Try it: Restate the following records word for word without images.

Provided records:
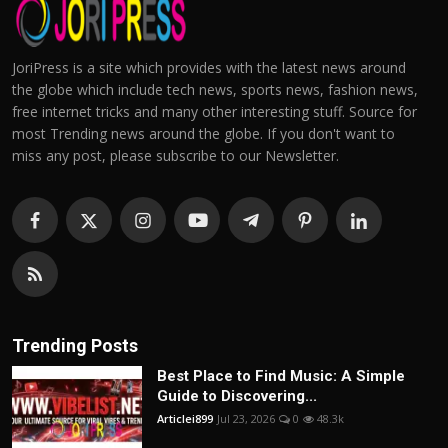
JoriPress is a site which provides with the latest news around
the globe which include tech news, sports news, fashion news,
free internet tricks and many other interesting stuff. Source for
most Trending news around the globe. If you don't want to
miss any post, please subscribe to our Newsletter.
Trending Posts
Best Place to Find Music: A Simple
Guide to Discovering...
Articlei899
Jul 23, 2026
0
48.3k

Result:
JoriPress is a site which provides with the latest news around
the globe which include tech news, sports news, fashion news,
free internet tricks and many other interesting stuff. Source for
most Trending news around the globe. If you don't want to
miss any post, please subscribe to our Newsletter.
Trending Posts
Best Place to Find Music: A Simple
Guide to Discovering...
Articlei899
Jul 23, 2026
0
48.3k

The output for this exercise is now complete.